By John H. Foote

Da Five Bloods, Spike Lee’s fine haunting film for Netflix about four veterans returning to Vietnam years after the war, is among the year’s very best films, and among the best films Lee has ever made. It began streaming on Netflix in May of last year to excellent reviews, and it seemed to me Lee was headed for more Academy Award attention after finally winning his first for writing the screenplay to BlacKkKlansman (correct spelling) in 2018. His nomination for Best Director for that film was the first Oscar nomination for Best Director of his career, needless to say a slap in the face.

But a greater slap will be if he is snubbed as Best Director for Da Five Bloods!

Lee tried to make a war film in 2006 to dismal results, Miracle at St. Anna being a dreadful film that made the black soldiers look like dumb field hands. After voicing concerns that Clint Eastwood’s war films had no black soldiers, he decided to make his own, but it was a weak effort, one of his worst films.

Lee’s history with the Academy and being nominated is as spiky as Spike himself. He has been deserving so many times and been snubbed it is frankly an embarrassment to the Academy, so much so that just a few years ago he was given an Honorary Academy Award for Lifetime Achievement!

After bursting into the forefront of American film directors in the eighties, his major film, Do the Right Thing (1989) was hailed by North American for the masterpiece it was and won the Los Angeles Film Critics Award for Best Picture. Yet despite the glowing reviews, it was snubbed almost entirely for Academy Awards.
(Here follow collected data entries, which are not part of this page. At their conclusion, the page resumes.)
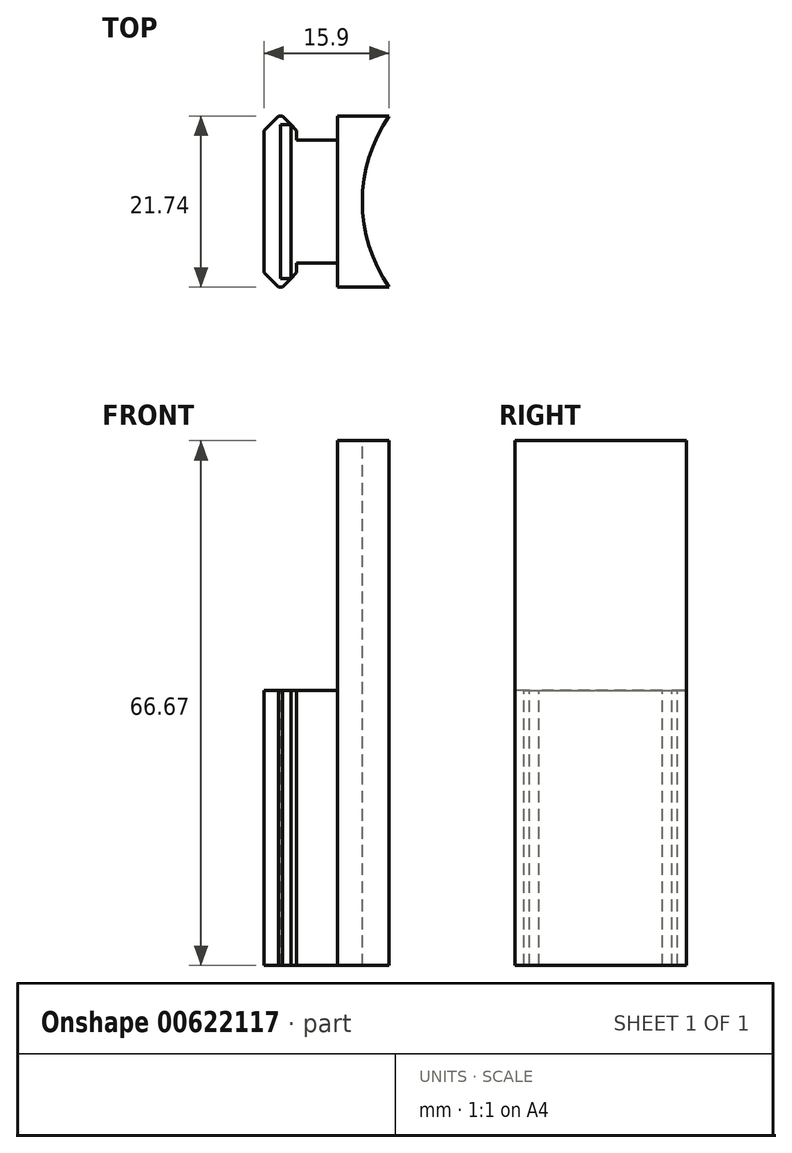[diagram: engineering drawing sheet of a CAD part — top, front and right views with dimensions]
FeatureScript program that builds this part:
annotation { "Feature Type Name" : "Feature", "Feature Type Description" : "" }
export const myFeature = defineFeature(function(context is Context, id is Id, definition is map)
    precondition{}
    {
        {
            var Q0;
            Q0=qCreatedBy(makeId("Top.planeOp"),FACE);
            var sketch = newSketch(context, id + "F0", { "sketchPlane" : qUnion([Q0])});
            skLineSegment(sketch, "E0", {"start": v(0, 22.6) * mm, "end": v(0, -22.6) * mm});
            skLineSegment(sketch, "E1", {"start": v(0, 0) * mm, "end": v(-7.34, 0) * mm});
            skPoint(sketch, "E1.endSnap0", {"position": v(0, 0) * mm});
            skPoint(sketch, "E2", {"position": v(-7.24, 0) * mm});
            skLineSegment(sketch, "E3.bottom", {"start": v(-9.32, -9.75) * mm, "end": v(-5.16, -9.75) * mm});
            skLineSegment(sketch, "E3.top", {"start": v(-9.32, 9.75) * mm, "end": v(-5.16, 9.75) * mm});
            skLineSegment(sketch, "E3.left", {"start": v(-9.32, -9.75) * mm, "end": v(-9.32, 9.75) * mm});
            skLineSegment(sketch, "E3.right", {"start": v(-5.16, -9.75) * mm, "end": v(-5.16, 9.75) * mm});
            skLineSegment(sketch, "E4", {"start": v(-5.16, 7.82) * mm, "end": v(0, 7.82) * mm});
            skLineSegment(sketch, "E5.MirrorCS", {"start": v(-5.16, -7.82) * mm, "end": v(0, -7.82) * mm});
            skLineSegment(sketch, "E6", {"start": v(0, 10.87) * mm, "end": v(-12.73, 10.87) * mm});
            skLineSegment(sketch, "E7.MirrorCS", {"start": v(0, -10.87) * mm, "end": v(-12.73, -10.87) * mm});
            skLineSegment(sketch, "E8", {"start": v(-7.24, -19.08) * mm, "end": v(-7.24, 22.23) * mm});
            skPoint(sketch, "E8.startSnap0", {"position": v(-7.24, -9.75) * mm});
            skLineSegment(sketch, "E9", {"start": v(-8.61, -16.87) * mm, "end": v(-8.61, 22.8) * mm});
            skLineSegment(sketch, "E10.MirrorCS", {"start": v(-5.87, -16.87) * mm, "end": v(-5.87, 22.8) * mm});
            skLineSegment(sketch, "E11", {"start": v(-8.61, 9.75) * mm, "end": v(-7.24, 11.13) * mm});
            skPoint(sketch, "E11.endSnap0", {"position": v(-6.36, -10.87) * mm});
            skLineSegment(sketch, "E12", {"start": v(-5.87, 9.75) * mm, "end": v(-7.24, 11.13) * mm});
            skLineSegment(sketch, "E13.MirrorCS", {"start": v(-8.61, -9.75) * mm, "end": v(-6.68, -11.69) * mm});
            skLineSegment(sketch, "E14.MirrorCS", {"start": v(-5.87, -9.75) * mm, "end": v(-7.24, -11.13) * mm});
            skLineSegment(sketch, "E15", {"start": v(-5.87, 9.75) * mm, "end": v(-5.16, 9.04) * mm});
            skLineSegment(sketch, "E16.MirrorCS", {"start": v(-8.61, 9.75) * mm, "end": v(-9.32, 9.04) * mm});
            skLineSegment(sketch, "E17.MirrorCS", {"start": v(-14.48, 0) * mm, "end": v(-7.14, 0) * mm});
            skLineSegment(sketch, "E18.MirrorCS", {"start": v(-8.61, -9.75) * mm, "end": v(-9.32, -9.04) * mm});
            skLineSegment(sketch, "E19.MirrorCS", {"start": v(-5.87, -9.75) * mm, "end": v(-5.16, -9.04) * mm});
            skCircle(sketch, "E20", {"center": v(22.23, 0) * mm, "radius": 19.05 * mm});
            skLineSegment(sketch, "E21", {"start": v(0, -10.87) * mm, "end": v(6.58, -10.87) * mm});
            skLineSegment(sketch, "E22", {"start": v(0, 10.87) * mm, "end": v(6.58, 10.87) * mm});
            skLineSegment(sketch, "E23", {"start": v(6.58, -10.87) * mm, "end": v(6.58, 10.87) * mm});
            skCircle(sketch, "E24", {"center": v(22.23, 0) * mm, "radius": 22.23 * mm});
            skSolve(sketch);
        }
        {
            var Q0;
            {var subQ4=sQuery(id+"F0.wireOp",EDGE,"E21");Q0=makeQuery(id+"F0.imprint","IMPRINT",FACE,{"disambiguationData":[TD([[makeQuery(id+"F0.imprint","IMPRINT",EDGE,{"derivedFrom":subQ4}),1.0]])]});}
            var Q1;
            {var subQ2=sQuery(id+"F0.wireOp",EDGE,"E22");Q1=makeQuery(id+"F0.imprint","IMPRINT",FACE,{"disambiguationData":[TD([[makeQuery(id+"F0.imprint","IMPRINT",EDGE,{"derivedFrom":subQ2}),-1.0]])]});}
            var Q2;
            {var subQ3=sQuery(id+"F0.wireOp",EDGE,"E4");Q2=makeQuery(id+"F0.imprint","IMPRINT",FACE,{"disambiguationData":[TD([[makeQuery(id+"F0.imprint","IMPRINT",EDGE,{"derivedFrom":subQ3}),-1.0]])]});}
            var Q3;
            {var subQ3=sQuery(id+"F0.wireOp",EDGE,"E5.MirrorCS");Q3=makeQuery(id+"F0.imprint","IMPRINT",FACE,{"disambiguationData":[TD([[makeQuery(id+"F0.imprint","IMPRINT",EDGE,{"derivedFrom":subQ3}),1.0]])]});}
            var Q4;
            {var subQ3=sQuery(id+"F0.wireOp",EDGE,"E1");var subQ7=sQuery(id+"F0.wireOp",EDGE,"E17.MirrorCS");var subQ9=makeQuery(id+"F0.imprint","INTERSECT",VERTEX,{"derivedFrom":[subQ3,subQ7]});Q4=makeQuery(id+"F0.imprint","IMPRINT",FACE,{"disambiguationData":[TD([[makeQuery(id+"F0.imprint","IMPRINT",EDGE,{"disambiguationData":[TD([[subQ9,1.0]])],"derivedFrom":subQ3}),1.0]])]});}
            var Q5;
            {var subQ0=sQuery(id+"F0.wireOp",EDGE,"E14.MirrorCS");var subQ5=sQuery(id+"F0.wireOp",EDGE,"E7.MirrorCS");var subQ6=makeQuery(id+"F0.imprint","INTERSECT",VERTEX,{"derivedFrom":[subQ5,subQ0]});Q5=makeQuery(id+"F0.imprint","IMPRINT",FACE,{"disambiguationData":[TD([[makeQuery(id+"F0.imprint","IMPRINT",EDGE,{"disambiguationData":[TD([[subQ6,-1.0]])],"derivedFrom":subQ5}),-1.0]])]});}
            var Q6;
            {var subQ0=sQuery(id+"F0.wireOp",EDGE,"E13.MirrorCS");var subQ5=sQuery(id+"F0.wireOp",EDGE,"E7.MirrorCS");var subQ7=makeQuery(id+"F0.imprint","INTERSECT",VERTEX,{"derivedFrom":[subQ5,subQ0]});Q6=makeQuery(id+"F0.imprint","IMPRINT",FACE,{"disambiguationData":[TD([[makeQuery(id+"F0.imprint","IMPRINT",EDGE,{"disambiguationData":[TD([[subQ7,1.0]])],"derivedFrom":subQ5}),-1.0]])]});}
            var Q7;
            {var subQ0=sQuery(id+"F0.wireOp",EDGE,"E17.MirrorCS");var subQ1=makeQuery(id+"F0.imprint","IMPRINT",VERTEX,{"derivedFrom":subQ0});Q7=makeQuery(id+"F0.imprint","IMPRINT",FACE,{"disambiguationData":[TD([[makeQuery(id+"F0.imprint","IMPRINT",EDGE,{"disambiguationData":[TD([[subQ1,1.0]])],"derivedFrom":subQ0}),-1.0]])]});}
            var Q8;
            {var subQ0=sQuery(id+"F0.wireOp",EDGE,"E19.MirrorCS");Q8=makeQuery(id+"F0.imprint","IMPRINT",FACE,{"disambiguationData":[TD([[makeQuery(id+"F0.imprint","IMPRINT",EDGE,{"derivedFrom":subQ0}),1.0]])]});}
            var Q9;
            {var subQ0=sQuery(id+"F0.wireOp",EDGE,"E15");Q9=makeQuery(id+"F0.imprint","IMPRINT",FACE,{"disambiguationData":[TD([[makeQuery(id+"F0.imprint","IMPRINT",EDGE,{"derivedFrom":subQ0}),-1.0]])]});}
            var Q10;
            {var subQ3=sQuery(id+"F0.wireOp",EDGE,"E1");var subQ7=sQuery(id+"F0.wireOp",EDGE,"E17.MirrorCS");var subQ9=makeQuery(id+"F0.imprint","INTERSECT",VERTEX,{"derivedFrom":[subQ3,subQ7]});Q10=makeQuery(id+"F0.imprint","IMPRINT",FACE,{"disambiguationData":[TD([[makeQuery(id+"F0.imprint","IMPRINT",EDGE,{"disambiguationData":[TD([[subQ9,1.0]])],"derivedFrom":subQ3}),-1.0]])]});}
            var Q11;
            {var subQ0=sQuery(id+"F0.wireOp",EDGE,"E17.MirrorCS");var subQ1=makeQuery(id+"F0.imprint","IMPRINT",VERTEX,{"derivedFrom":subQ0});Q11=makeQuery(id+"F0.imprint","IMPRINT",FACE,{"disambiguationData":[TD([[makeQuery(id+"F0.imprint","IMPRINT",EDGE,{"disambiguationData":[TD([[subQ1,1.0]])],"derivedFrom":subQ0}),1.0]])]});}
            var Q12;
            {var subQ0=sQuery(id+"F0.wireOp",EDGE,"E16.MirrorCS");Q12=makeQuery(id+"F0.imprint","IMPRINT",FACE,{"disambiguationData":[TD([[makeQuery(id+"F0.imprint","IMPRINT",EDGE,{"derivedFrom":subQ0}),1.0]])]});}
            var Q13;
            {var subQ0=sQuery(id+"F0.wireOp",EDGE,"E18.MirrorCS");Q13=makeQuery(id+"F0.imprint","IMPRINT",FACE,{"disambiguationData":[TD([[makeQuery(id+"F0.imprint","IMPRINT",EDGE,{"derivedFrom":subQ0}),-1.0]])]});}
            var Q14;
            {var subQ0=sQuery(id+"F0.wireOp",EDGE,"E12");var subQ5=sQuery(id+"F0.wireOp",EDGE,"E6");var subQ6=makeQuery(id+"F0.imprint","INTERSECT",VERTEX,{"derivedFrom":[subQ5,subQ0]});Q14=makeQuery(id+"F0.imprint","IMPRINT",FACE,{"disambiguationData":[TD([[makeQuery(id+"F0.imprint","IMPRINT",EDGE,{"disambiguationData":[TD([[subQ6,-1.0]])],"derivedFrom":subQ5}),1.0]])]});}
            var Q15;
            {var subQ0=sQuery(id+"F0.wireOp",EDGE,"E11");var subQ5=sQuery(id+"F0.wireOp",EDGE,"E6");var subQ6=makeQuery(id+"F0.imprint","INTERSECT",VERTEX,{"derivedFrom":[subQ5,subQ0]});Q15=makeQuery(id+"F0.imprint","IMPRINT",FACE,{"disambiguationData":[TD([[makeQuery(id+"F0.imprint","IMPRINT",EDGE,{"disambiguationData":[TD([[subQ6,1.0]])],"derivedFrom":subQ5}),1.0]])]});}
            var Q16;
            {var subQ0=sQuery(id+"F0.wireOp",EDGE,"E24");var subQ5=sQuery(id+"F0.wireOp",EDGE,"E21");var subQ8=makeQuery(id+"F0.imprint","INTERSECT",VERTEX,{"derivedFrom":[subQ5,subQ0]});Q16=makeQuery(id+"F0.imprint","IMPRINT",FACE,{"disambiguationData":[TD([[makeQuery(id+"F0.imprint","IMPRINT",EDGE,{"disambiguationData":[TD([[subQ8,-1.0]])],"derivedFrom":subQ5}),1.0]])]});}
            extrude(context, id + "F1", {"entities" : qUnion([Q0, Q1, Q2, Q3, Q4, Q5, Q6, Q7, Q8, Q9, Q10, Q11, Q12, Q13, Q14, Q15, Q16]), "oppositeDirection" : true, "depth" : 34.92 * mm, "offsetDistance" : 25.4 * mm});
        }
        {
            var Q0;
            {var subQ0=sQuery(id+"F0.wireOp",EDGE,"E0");var subQ1=makeQuery(id+"F0.imprint","INTERSECT",VERTEX,{"derivedFrom":[subQ0,sQuery(id+"F0.wireOp",EDGE,"E4")]});Q0=makeQuery(id+"F0.imprint","IMPRINT",FACE,{"disambiguationData":[TD([[makeQuery(id+"F0.imprint","IMPRINT",EDGE,{"disambiguationData":[TD([[subQ1,1.0]])],"derivedFrom":subQ0}),1.0]])]});}
            var Q1;
            {var subQ1=sQuery(id+"F0.wireOp",EDGE,"E0");var subQ3=makeQuery(id+"F0.imprint","INTERSECT",VERTEX,{"derivedFrom":[subQ1,sQuery(id+"F0.wireOp",EDGE,"E5.MirrorCS")]});Q1=makeQuery(id+"F0.imprint","IMPRINT",FACE,{"disambiguationData":[TD([[makeQuery(id+"F0.imprint","IMPRINT",EDGE,{"disambiguationData":[TD([[subQ3,1.0]])],"derivedFrom":subQ1}),1.0]])]});}
            var Q2;
            {var subQ0=sQuery(id+"F0.wireOp",EDGE,"E24");var subQ5=sQuery(id+"F0.wireOp",EDGE,"E21");var subQ8=makeQuery(id+"F0.imprint","INTERSECT",VERTEX,{"derivedFrom":[subQ5,subQ0]});Q2=makeQuery(id+"F0.imprint","IMPRINT",FACE,{"disambiguationData":[TD([[makeQuery(id+"F0.imprint","IMPRINT",EDGE,{"disambiguationData":[TD([[subQ8,-1.0]])],"derivedFrom":subQ5}),1.0]])]});}
            extrude(context, id + "F2", {"entities" : qUnion([Q0, Q1, Q2]), "operationType" : NewBodyOperationType.ADD, "depth" : 31.75 * mm, "offsetDistance" : 25.4 * mm});
        }
        {
            var Q0;
            Q0=makeQuery(id+"F1.opExtrude","SWEPT_BODY",BODY,{"disambiguationData":[OSD([sQuery(id+"F0.wireOp",EDGE,"E0"),sQuery(id+"F0.wireOp",EDGE,"E3.left"),sQuery(id+"F0.wireOp",EDGE,"E3.right"),sQuery(id+"F0.wireOp",EDGE,"E4"),sQuery(id+"F0.wireOp",EDGE,"E5.MirrorCS"),sQuery(id+"F0.wireOp",EDGE,"E6"),sQuery(id+"F0.wireOp",EDGE,"E7.MirrorCS"),sQuery(id+"F0.wireOp",EDGE,"E11"),sQuery(id+"F0.wireOp",EDGE,"E12"),sQuery(id+"F0.wireOp",EDGE,"E13.MirrorCS"),sQuery(id+"F0.wireOp",EDGE,"E14.MirrorCS"),sQuery(id+"F0.wireOp",EDGE,"E16.MirrorCS"),sQuery(id+"F0.wireOp",EDGE,"E15"),sQuery(id+"F0.wireOp",EDGE,"E18.MirrorCS"),sQuery(id+"F0.wireOp",EDGE,"E19.MirrorCS"),sQuery(id+"F0.wireOp",EDGE,"E20"),sQuery(id+"F0.wireOp",EDGE,"E21"),sQuery(id+"F0.wireOp",EDGE,"E22")])]});
            transform(context, id + "F3", {"entities" : qUnion([Q0]), "transformType" : TransformType.TRANSLATION_3D, "dx" : 0 * mm, "dy" : 0 * mm, "dz" : 0 * mm, "makeCopy" : true});
        }
    });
No Best Picture, no Best Director despite clearly being the best in both categories. His Malcolm X (1992) was a magnificent film, anchored by a sizzling performance from Denzel Washington, but this was Lee’s film, an honest picture looking at Malcolm warts and all. Again the Academy robbed Lee, with just two nominations for the film.

And so it went.

In the nineties his seminal documentary Four Little Girls (1997) was nominated for Best Documentary Feature, but again Lee was snubbed, this time to a Holocaust film, which he predicted. In 2006 he directed When the Levees Broke, to this day the greatest documentary ever made, yet the Academy deemed it ineligible because it had played first on HBO. Ridiculous, a doc is a doc is a doc and how many get theatrical releases? It was not until 2018, more than 30 years after his breakthrough into film, Lee was finally a nominee for Best Director and won the screenplay award, both honors coming after the Lifetime Achievement Award.

With Da Five Bloods he made a searing film about veterans in Vietnam, 40 or more years after the war. In a brilliant stroke of imagination, Lee did not cast younger lookalike actors as the younger versions of the main characters, but recognizing the story was memory, allowed the 50 and 60-year old actors to portray their younger selves. It worked brilliantly, with the late Chadwick Boseman portrayed Stormin’ Norman in his twenties because he was a ghost to the men having died tragically in Vietnam. Da Five Bloods was often deeply moving, with a profoundly brilliant performance from Delroy Lindo as a man with a dark secret and tortured by his nightmares.

It was a bold move from Lee but one that worked to absolute perfection. The result was a lush, striking film about a war that divided the United States and in many ways was still harboring deep scars from the countries and people who fought it. The film is easily among the finest five films made about the conflict in Vietnam.

So why?

Why is Spike Lee not a DGA nominee?

Why is he a long shot for an Oscar nominee?

Why, yet again, is he not being recognized for being the great filmmaker he truly is?

For all the talk about recognizing women for their artistry when directing, not recognizing Lee is an abomination.

Or is this about humiliating Netflix yet again? Get used to it Hollywood, they are here to stay.

So obviously is Spike Lee, who Oscars or not is among the greatest American directors in cinema history.